You remind me of Gina N., who loogied above me, threw eggs at my house and was the first girl to ever have me screaming “CUUUUUUNT” in the middle of the night, in the middle of Glebe Road in Arlington, Virginia, while she and her friends abandoned me from an oil-sputtering Honda. I was all of twelve.

You remind me, somewhat, of that one girl whose name I can’t remember who stole a carton and a case of beer out of a parked car in Tyson’s Corner’s parking lot, and went into the woods to pollute our lungs and get shitfaced until we fucked but never spoke of it again.

You remind me of Gypsy, my first real girlfriend, the reason why I came to Minnesota in the first place. She bitched me out for not being punk rock enough even though I argued with her and told her that being black was enough to get the unwanted attentions of my fellow man. She ended up finding out that she was part Oglala Sioux, got married, had a kid, and is now pursuing her doctorate somewhere in Massachusetts, with FUCK YOU still tattooed on the side of her head.

Courtney, you make me nervous. I’m supposed to hate you. I’m supposed to disagree with how you’re raising Frances Bean. I’m supposed to accuse you of killing Kurt, and hell, you might have, you wench, but not as obviously as O.J. killed Nicole.

You get shit the same way that Yoko Ono does. You get the Marianne Faithful trip. You get liposuction and you get arrested and you get nosejobs. You get bit parts in movies. You’re convinced you’re a goddamned rockstar. You’re convinced, because you have very purposefully become what you have become.

You are a Gorgon.

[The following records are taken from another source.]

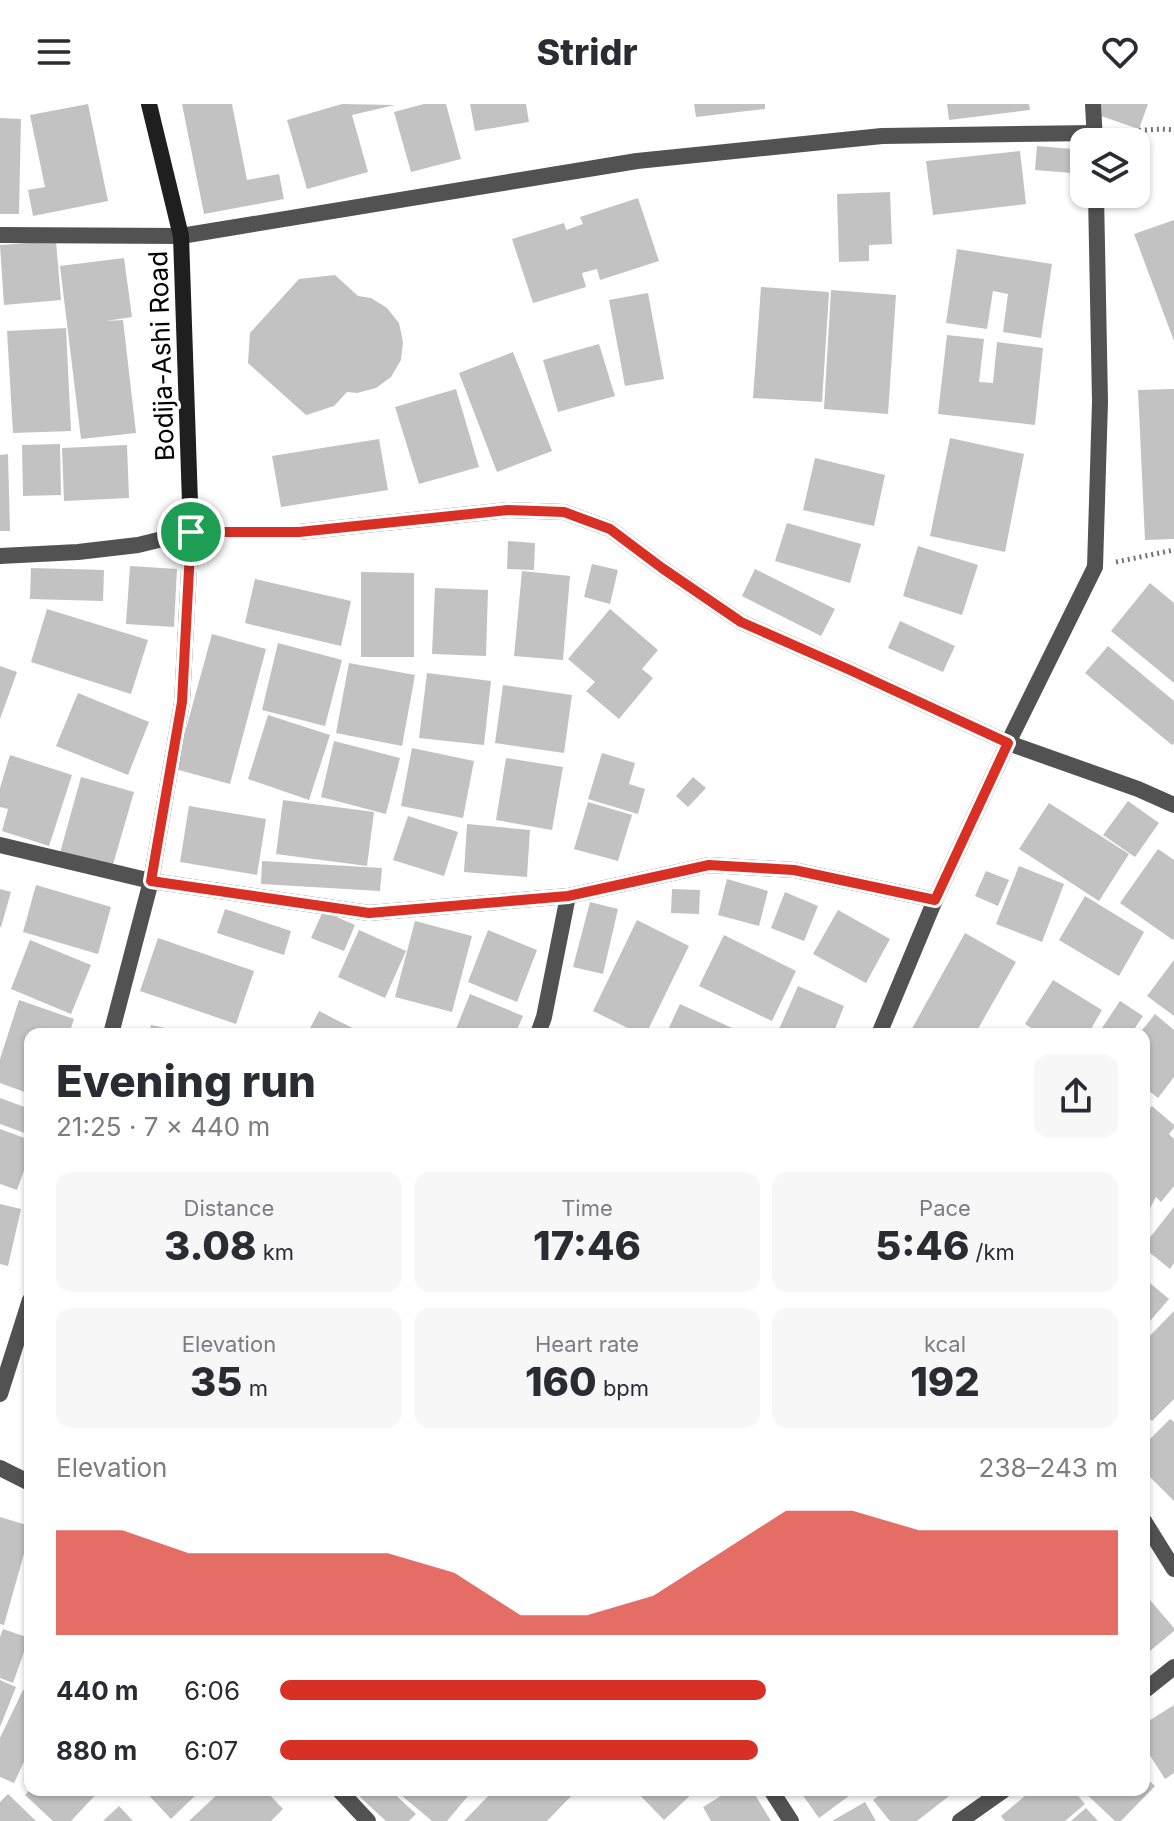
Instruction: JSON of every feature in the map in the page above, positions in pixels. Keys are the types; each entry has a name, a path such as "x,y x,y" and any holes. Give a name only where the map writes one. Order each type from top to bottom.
{"street":[{"name":"Bodija-Ashi Road","path":"113,1028 151,881 182,702 191,532 181,236 149,104"},
{"path":"1093,104 1094,128"},
{"path":"0,235 181,236 637,161 882,136 1070,138"},
{"path":"882,1028 935,900 1095,567 1100,402 1096,208"},
{"path":"0,556 138,545 191,532 299,532 508,510 564,512 610,529 741,622 1008,743 1174,805"},
{"path":"0,845 151,881 369,913 568,896 709,865 794,870 935,900"},
{"path":"540,1028 568,896"},
{"path":"0,1394 24,1319"},
{"path":"0,1468 24,1480"},
{"path":"1150,1531 1174,1569"},
{"path":"1150,1686 1174,1667"},
{"path":"345,1796 368,1821"},
{"path":"775,1796 791,1821"},
{"path":"960,1821 995,1796"}],"path":[{"path":"1150,130 1174,130"},
{"path":"1095,567 1174,550"}],"building":[{"path":"88,104 108,201 33,216 28,190 45,187 30,115"},
{"path":"182,104 232,104 247,180 279,174 284,199 204,214"},
{"path":"342,104 395,105 352,115 368,172 307,189 287,120"},
{"path":"424,104 446,104 461,159 411,172 394,112"},
{"path":"470,104 526,104 529,122 475,131"},
{"path":"694,104 765,104 765,109 696,117"},
{"path":"947,104 1029,104 1030,110 949,120"},
{"path":"1099,104 1148,104 1139,128 1095,114"},
{"path":"0,118 21,119 19,214 0,214"},
{"path":"1037,146 1070,149 1070,173 1035,170"},
{"path":"1020,151 1026,204 933,215 926,161"},
{"path":"890,192 892,244 869,245 869,261 839,262 837,194"},
{"path":"638,198 659,261 600,280 597,269 582,273 586,287 533,303 512,239 564,223 566,230 583,224 580,217"},
{"path":"1174,220 1174,341 1134,234"},
{"path":"56,241 61,300 4,305 0,245"},
{"path":"957,249 1052,264 1041,338 1003,332 1008,294 993,291 987,329 946,323"},
{"path":"124,258 132,317 106,321 123,320 136,433 81,439 60,266"},
{"path":"335,275 358,296 371,298 387,308 399,323 403,342 401,360 391,377 376,388 347,392 334,406 306,415 248,363 250,333 299,279"},
{"path":"761,287 829,292 822,402 753,398"},
{"path":"831,290 896,295 888,414 824,409"},
{"path":"648,293 664,379 625,386 609,300"},
{"path":"66,328 71,431 13,433 7,331"},
{"path":"947,335 984,339 979,382 993,383 997,342 1043,348 1035,425 938,414"},
{"path":"599,344 615,396 558,412 543,360"},
{"path":"513,352 552,451 497,472 459,373"},
{"path":"456,389 479,467 419,484 395,407"},
{"path":"1174,389 1174,539 1145,540 1138,390"},
{"path":"950,438 1024,454 1005,552 930,536"},
{"path":"379,439 388,490 281,507 272,456"},
{"path":"60,444 61,495 23,496 22,445"},
{"path":"127,445 129,498 64,501 62,448"},
{"path":"8,454 10,531 0,531 0,455"},
{"path":"815,458 885,475 874,526 803,510"},
{"path":"787,523 861,544 850,583 775,561"},
{"path":"508,541 535,543 534,570 507,569"},
{"path":"918,546 978,565 962,615 903,596"},
{"path":"592,564 618,570 610,604 584,597"},
{"path":"130,566 177,569 174,627 126,624"},
{"path":"31,568 104,570 103,601 30,599"},
{"path":"755,569 835,609 821,636 742,596"},
{"path":"522,571 570,576 563,660 514,656"},
{"path":"361,572 414,573 414,657 361,657"},
{"path":"255,579 351,601 341,646 245,623"},
{"path":"1150,583 1174,603 1174,683 1111,631"},
{"path":"435,588 488,590 486,656 432,654"},
{"path":"47,609 148,640 131,694 31,662"},
{"path":"610,609 658,650 642,669 653,678 619,719 586,691 595,682 568,659"},
{"path":"900,621 955,646 943,672 888,648"},
{"path":"212,634 266,649 230,784 175,769"},
{"path":"278,643 342,660 325,726 262,710"},
{"path":"1108,646 1174,701 1172,745 1085,673"},
{"path":"349,663 415,675 402,746 336,733"},
{"path":"0,666 17,672 0,719"},
{"path":"427,673 491,681 484,745 419,738"},
{"path":"503,685 572,695 564,753 495,743"},
{"path":"78,693 149,722 128,775 56,746"},
{"path":"268,715 330,735 309,800 248,779"},
{"path":"334,741 400,758 386,814 321,797"},
{"path":"412,748 474,761 463,818 401,806"},
{"path":"602,753 635,763 629,784 645,789 638,814 588,799"},
{"path":"10,755 72,775 49,846 2,831 8,809 0,807 0,788"},
{"path":"506,758 563,767 552,830 496,820"},
{"path":"81,777 134,792 112,868 60,853"},
{"path":"693,777 706,788 688,807 676,796"},
{"path":"283,800 374,812 367,866 276,854"},
{"path":"1128,801 1159,823 1135,857 1103,835"},
{"path":"588,802 632,815 618,861 574,849"},
{"path":"1049,803 1129,854 1099,901 1019,849"},
{"path":"189,806 266,819 257,875 180,862"},
{"path":"408,816 458,832 444,876 393,860"},
{"path":"467,824 530,830 527,877 464,872"},
{"path":"1158,849 1174,860 1173,940 1120,903"},
{"path":"262,861 382,868 380,891 261,884"},
{"path":"1019,866 1064,884 1042,942 996,924"},
{"path":"986,871 1009,880 998,906 975,896"},
{"path":"727,879 768,891 759,926 718,915"},
{"path":"36,885 111,907 98,954 23,932"},
{"path":"0,889 11,892 1,927 0,927"},
{"path":"672,889 700,890 699,914 671,913"},
{"path":"785,892 818,906 804,941 771,928"},
{"path":"1085,896 1144,932 1119,976 1059,940"},
{"path":"590,902 618,909 603,974 573,967"},
{"path":"225,909 291,931 284,955 217,933"},
{"path":"838,910 890,939 866,983 813,954"},
{"path":"323,911 355,925 344,951 311,938"},
{"path":"637,920 689,946 649,1028 628,1028 593,1011"},
{"path":"415,921 472,936 452,1012 395,997"},
{"path":"359,930 406,951 385,998 338,977"},
{"path":"488,930 537,950 517,1002 468,982"},
{"path":"965,933 1016,962 978,1028 912,1028"},
{"path":"724,935 796,971 772,1021 699,986"},
{"path":"158,938 254,971 236,1024 140,991"},
{"path":"30,940 91,965 71,1014 11,989"},
{"path":"1174,960 1174,1016 1147,996"},
{"path":"1053,980 1102,1010 1092,1028 1031,1028 1025,1024"},
{"path":"798,986 844,1006 835,1028 780,1028"},
{"path":"470,994 523,1016 518,1028 456,1028"},
{"path":"19,1000 74,1019 71,1028 24,1028 24,1092 0,1083 0,1059"},
{"path":"1120,1001 1143,1016 1135,1028 1102,1028"},
{"path":"680,1004 732,1028 669,1028"},
{"path":"319,1011 352,1028 310,1028"},
{"path":"1155,1014 1174,1030 1174,1077 1158,1098 1150,1092 1150,1028 1144,1028"},
{"path":"0,1098 24,1107 24,1133 0,1124"},
{"path":"1152,1106 1174,1125 1169,1134 1174,1139 1174,1186 1161,1202 1156,1197 1150,1208"},
{"path":"0,1129 24,1138 24,1171 17,1190 0,1184"},
{"path":"0,1204 21,1209 8,1266 0,1264"},
{"path":"1174,1207 1174,1263 1170,1269 1150,1253 1150,1237"},
{"path":"1150,1283 1169,1299 1150,1321"},
{"path":"1174,1311 1174,1399 1152,1421 1150,1419 1150,1336"},
{"path":"1170,1419 1174,1422 1174,1501 1150,1477 1150,1439"},
{"path":"0,1517 24,1524 24,1553 4,1625 0,1624"},
{"path":"1150,1600 1174,1628 1150,1651"},
{"path":"3,1629 24,1636 24,1652 13,1683 0,1678 0,1637"},
{"path":"0,1680 16,1687 0,1727"},
{"path":"24,1690 24,1762 14,1783 0,1777 0,1738"},
{"path":"1174,1705 1174,1773 1165,1779 1150,1755 1150,1720"},
{"path":"8,1794 36,1821 0,1821 0,1802"},
{"path":"26,1796 94,1796 71,1821 53,1821"},
{"path":"150,1796 195,1796 171,1819"},
{"path":"216,1796 271,1796 283,1809 271,1821 189,1821"},
{"path":"396,1796 416,1814 409,1821 386,1821 360,1797"},
{"path":"402,1796 468,1796 447,1821 432,1821"},
{"path":"488,1796 571,1796 547,1821 464,1821"},
{"path":"641,1796 690,1796 664,1820"},
{"path":"721,1796 756,1796 771,1821 711,1821 703,1807"},
{"path":"803,1796 849,1796 819,1818"},
{"path":"878,1796 949,1796 917,1821 890,1821 873,1800"},
{"path":"1025,1796 1078,1796 1085,1804 1065,1821 1005,1821 1001,1816"},
{"path":"1088,1796 1145,1796 1121,1821 1115,1821"},
{"path":"865,1802 876,1821 832,1821"},
{"path":"119,1806 133,1821 103,1821"},
{"path":"1086,1808 1098,1821 1071,1821"}],"route":[{"path":"508,510 564,512 610,529 741,622 1008,743 935,900 794,870 709,865 568,896 369,913 151,881 182,702 191,532 299,532 508,510"}]}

You tried out to play Nancy Spungeon in Sid and Nancy, but Chloe Webb got it and you threw a fit because you are Nancy in more ways than one. You piss off Trent Reznor. You remind all my male friends of one of their psycho-exes, or at least someone who they’d fuck into a hole in the ground, but would never admit to doing so. Like that one chick. You know, her.

You remind me of how Sam must see me, now. No wonder I don’t talk to the poor boy anymore.

Agh. You make me nauseous. I shouldn’t know you this deeply. If we were to ever meet, Dear Courtney, I’d probably end up exactly where I used to be.

You remind me of what I was.

Love,
Glossolalia Black

p.s. Honey, please put some clothes on. And refrain from getting your asshole waxed in front of the media. Kthxbye.